Del resto, nelle case dallo stile contemporaneo, la divisione delle stanze non è rigida come quelle classiche del passato. Basti pensare a come il living venga vissuto da tutta la famiglia grazie alle sue diverse funzionalità, come salotto, come sala da pranzo, come studio o angolo lettura, o ancora alla cucina a vista, che affaccia di solito su soggiorno e zona pranzo.

Oltre alle questioni di stile e di gusto, naturalmente quella di dividere le stanze senza muri potrebbe essere una necessità dettata e dal budget e dall’impossibilità di poter modificare l’assetto della stanza, per esempio in caso di affitto temporaneo, o di cambiamenti in vista.

Vediamo, allora, come dividere le stanze senza muri grazie a varie soluzioni e idee originali adatte a tutti i gusti e i budget.

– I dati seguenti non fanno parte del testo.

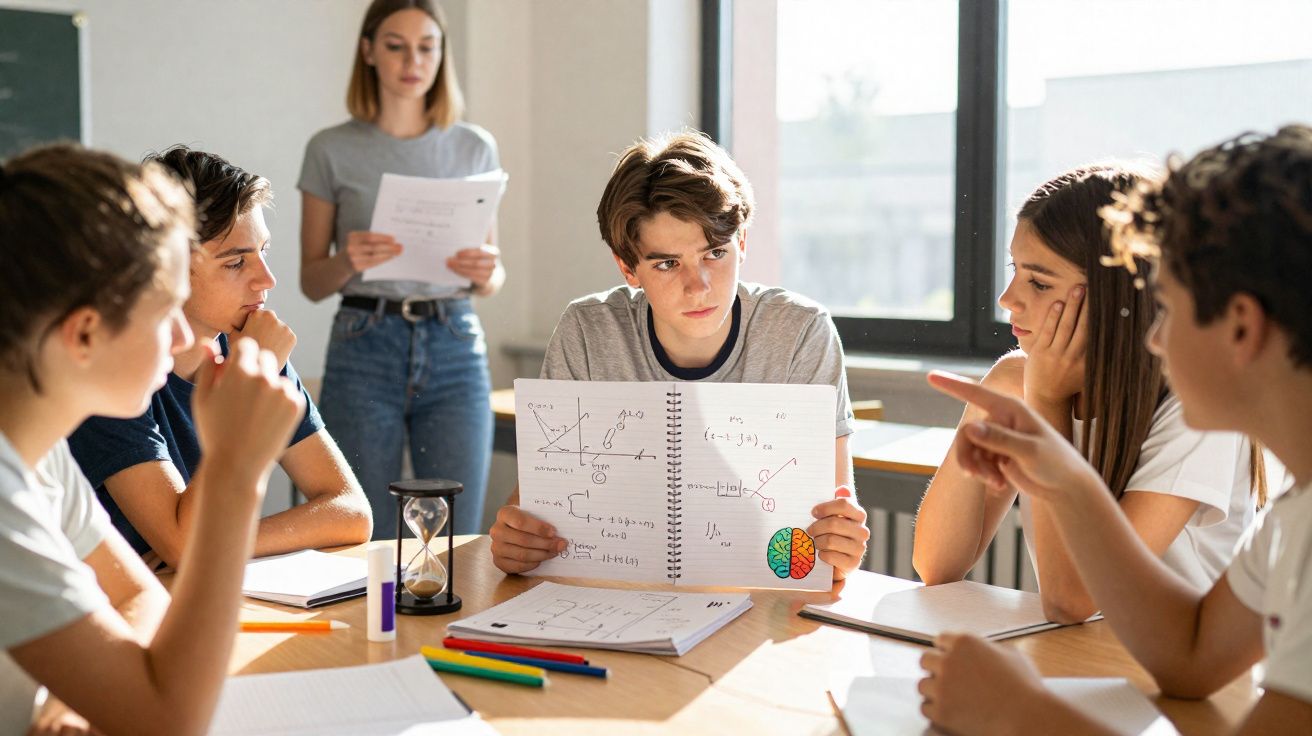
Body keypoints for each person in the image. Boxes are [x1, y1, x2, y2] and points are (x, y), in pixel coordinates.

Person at [920, 125, 1312, 735]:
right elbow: (1189, 658)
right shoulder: (1299, 513)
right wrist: (1068, 480)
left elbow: (1075, 602)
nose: (1154, 336)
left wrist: (1019, 714)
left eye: (1172, 310)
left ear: (1240, 326)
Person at [0, 143, 304, 735]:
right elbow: (167, 722)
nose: (180, 338)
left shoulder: (42, 453)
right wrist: (235, 471)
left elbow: (139, 598)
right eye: (165, 310)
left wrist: (80, 690)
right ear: (85, 333)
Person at [488, 130, 870, 579]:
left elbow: (830, 544)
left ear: (742, 243)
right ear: (628, 268)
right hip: (615, 600)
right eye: (667, 264)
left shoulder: (801, 332)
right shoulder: (588, 332)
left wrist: (839, 547)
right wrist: (517, 542)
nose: (698, 286)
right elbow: (534, 514)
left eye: (714, 253)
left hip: (754, 604)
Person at [912, 165, 1260, 622]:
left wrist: (1048, 405)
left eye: (1038, 282)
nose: (1007, 299)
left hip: (1177, 678)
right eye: (1015, 270)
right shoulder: (1026, 383)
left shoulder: (1199, 409)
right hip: (1087, 660)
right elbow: (937, 565)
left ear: (1119, 298)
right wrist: (995, 393)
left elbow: (1075, 599)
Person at [69, 146, 372, 570]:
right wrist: (192, 547)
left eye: (263, 251)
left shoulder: (251, 349)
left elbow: (352, 512)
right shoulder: (114, 375)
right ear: (165, 266)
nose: (267, 279)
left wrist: (221, 546)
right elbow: (183, 545)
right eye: (235, 263)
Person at [299, 0, 503, 538]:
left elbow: (492, 277)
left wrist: (487, 270)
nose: (413, 60)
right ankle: (372, 626)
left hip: (455, 340)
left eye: (426, 46)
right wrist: (349, 260)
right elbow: (310, 281)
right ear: (368, 51)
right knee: (363, 530)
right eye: (395, 45)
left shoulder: (474, 147)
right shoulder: (330, 149)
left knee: (455, 531)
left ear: (441, 55)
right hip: (365, 340)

  • Paravento. Il paravento, o separé, è il metodo più semplice per dividere una stanza o mettere al riparo da occhi indiscreti un angolo, mettendolo e togliendolo a piacimento. Esistono paraventi per tutti i gusti, in legno, in ferro battuto e tessuto, traforati, stampati, dall’allure shabby chic, contemporanea o etnica.
  • Vetrata. Il vedo-non vedo della vetrata è uno dei modi per dividere gli ambienti, per esempio cucina e soggiorno, o camera da letto con bagno interno, ma senza perdere soluzione di continuità. Belle le ampie vetrate vintage con intelaiatura antracite in stile industrial, ma anche le classiche vetrate colorate. Da evitare con bambini piccoli in casa.
  • Libreria. Si tratta di uno dei modi più semplice e funzionali per dividere una stanza: l’ideale è acquistare una libreria aperta su entrambi i lati, così da potere usufruire di appoggio in tutti e due gli ambienti creati. Bella anche la soluzione di una libreria bassa, su cui mettere anche piante e oggetti.
  • Piante pendenti. Una “parete” di piante pendenti, con vasi sistemati ad altezze diverse, è una bella idea green per separare due ambienti grazie a una piccola giungla casalinga.
  • Tavolo bar con sedie all’americana. Il tavolo bar, corredato dalle alte sedie all’americana, è una delle soluzioni che viene usata sempre più spesso per separare la cucina a vista dal soggiorno. Ne esistono ormai di tutti gli stili, dal moderno allo shabby chic passando per il pop.
  • Vetrinetta. Alternativa alla libreria, un’ampia vetrina permette il gioco del vedo-non vedo e divide gli spazi senza per questo bloccare luce e visuale.
  • Divano. Un lungo divano, magari angolare, è una delle idee più facili da mettere in pratica per distinguere le zone del living, in quanto può separare l’area soggiorno da quella adibita a sala da pranzo, combinato insieme a un tappeto, un tavolino basso e un paio di poltrone.
  • Tavolo lungo. Sempre in un ampio living, un lungo tavolo con sedie può segnare la divisione degli spazi.
  • Pareti scorrevoli giapponesi. Per una casa dall’arredo moderno e minimal, le pareti scorrevoli giapponesi, dalla leggera intelaiatura in legno che incornicia la carta di riso, sono una soluzione originale, delicata. I pannelli, gli shoji, si possono tenere aperti o chiusi in base alle esigenze e rimuovere all’occorrenza con facilità.